This illustrated history of Taiwan has strengths, weaknesses and questions as it makes a contribution to Taiwan studies.
Let’s start with its strengths. The early chapters clearly show how up to the 1500s, Taiwan’s past was aboriginal and Austronesian, a needed perspective to counter many prevalent Han historical memes that speak of Taiwan as an inalienable part of China from time immemorial.
Episodic in nature and research, the work avoids any claim at being a systematic and comprehensive history; its professed aim is to the general public. Included in this is the postmodern awareness of the impact of many perspectives on history, something that later, however, proves to be a two-edged sword.
The most informative and detailed sections are the Japanese colonial and the post-1945 eras, which includes the 228 Incident and the period of martial law under the Chinese Nationalist Party (KMT). The author’s doctoral dissertation at Yale University examined the former while the latter with KMT indoctrination and Sinicization is something she personally experienced. Readers can see a person who learned to free herself from that narrow perspective and find the roots of a more Taiwanese perspective. This Taiwanese perspective is perhaps the strongest point of the work, how it was formed, and how it evolved from both the Japanese colonial era and that of the KMT.
Ironically, the work’s strength is also its limitation. The author cannot escape her generation. The work speaks of the present as having two stages, democratization (1987 to 2000) and trials and setbacks (2000 to the present). But aside from a brief mention of the Sunflower movement, in which student protesters occupied the Legislative Yuan’s main chamber for almost 23 days last year in protest against the government’s handling of a cross-strait service trade agreement, it fails to adequately tackle events that have occurred over the past two decades, the very period she lives in and one few would describe as having “setbacks.”

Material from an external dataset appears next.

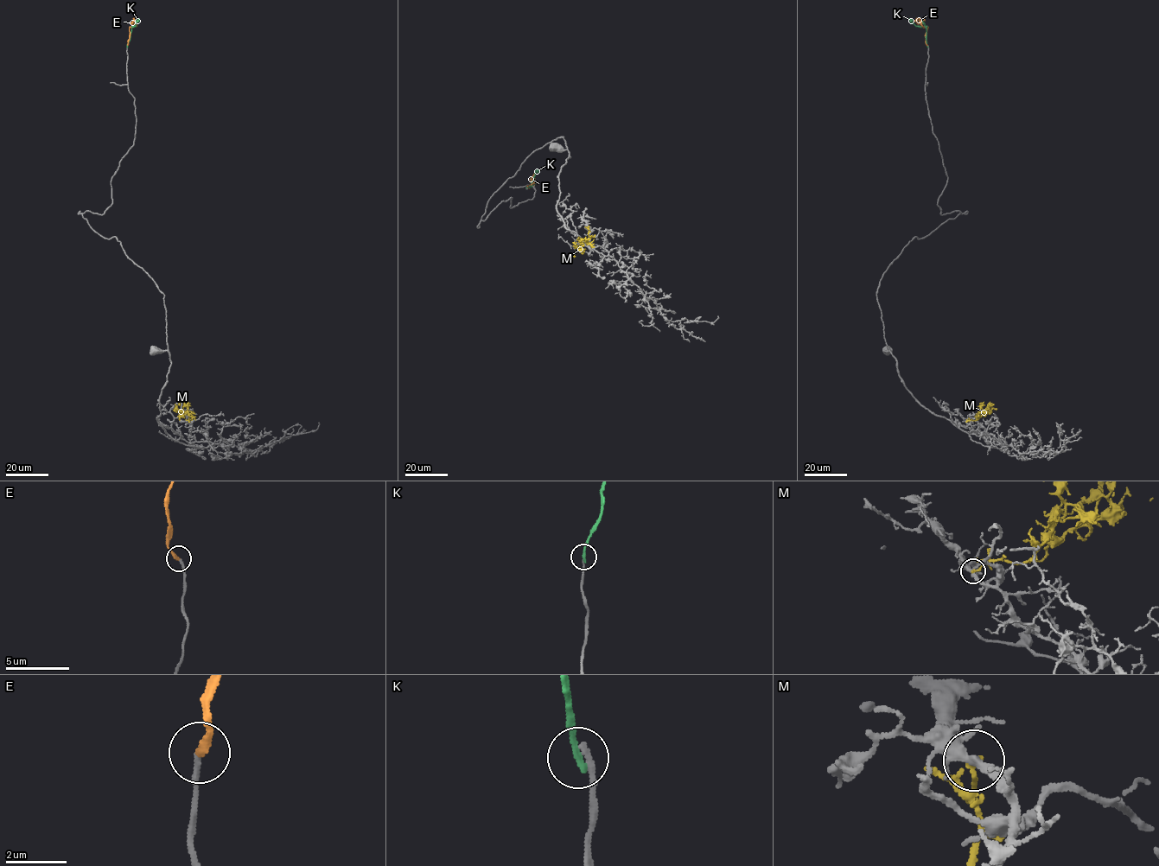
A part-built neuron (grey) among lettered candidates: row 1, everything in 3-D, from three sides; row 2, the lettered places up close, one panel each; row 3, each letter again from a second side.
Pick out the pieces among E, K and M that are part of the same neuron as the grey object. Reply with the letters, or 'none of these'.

Additionally, to speak of Taiwan’s road to democracy as a “muddy road,” and the present situation as a “quagmire,” is clearly a perspective that differs from many of today’s mainstream thinkers.
The work suffers from what may be called a post-modernistic malaise and insecurity found creeping into academia. Researchers struggle with demands of methodology, relevancy and realistic ambivalence as they try to keep a variety of balls in the air. They support openness to all perspectives but are reluctant to leave the comfort zone of the past where end results are finalized and one can speculate without fear of anyone rising from the dead and saying, that is not the way it happened at all. In such situations, one who is a close reader and with an eye for tone and rhetoric will soon find that in such security, the writers inevitably slip into a rhapsodizing speculation.
A good example of this is seen in the treatment of Mona Rudao and the Hanaoka brothers. After admitting that the brothers are something of a mystery and that even less is known of Rudao, the author wishes she could read his mind for answers. Yet just pages earlier she had no fear in assigning motivation to all involved. This stands in contrast with the reluctance and discomfort to discuss the present age where all players are active and one can actually direct questions of motivation to participants. One grants that the participants of today may not necessarily answer such questions truthfully, but neither can the dead.
A different matter is text and how the author regularly begs off inserting more detail of past or present with a constant refrain that “time or space do not allow it.” This reviewer counted at least seven such references. The book further speaks of heroes in past ages, but makes no mention of Su Beng (史明), or his own seminal work on Taiwan’s 400 years of history. Is this academic snobbery? Trained in the Japanese era, Su remains an active iconic figure in today’s protests and an inspiration to many of the young.
If the work is for the general public more familiar with Hanyu pinyin, why does the work stick with the Wade Giles system and then give 10 pages of transliteration? And as for format, after stating that it is an illustrated history, why does it choose a format that does not show the illustrations off to their best ability?
Perhaps the book tries to be too much. Yet after all the disassociation and attempts at objective distancing from the present struggle and perspectives, the author ends hoping for a smoother road for Taiwan, saying, “Yes, it should be so. It should be so.” But is that realistic?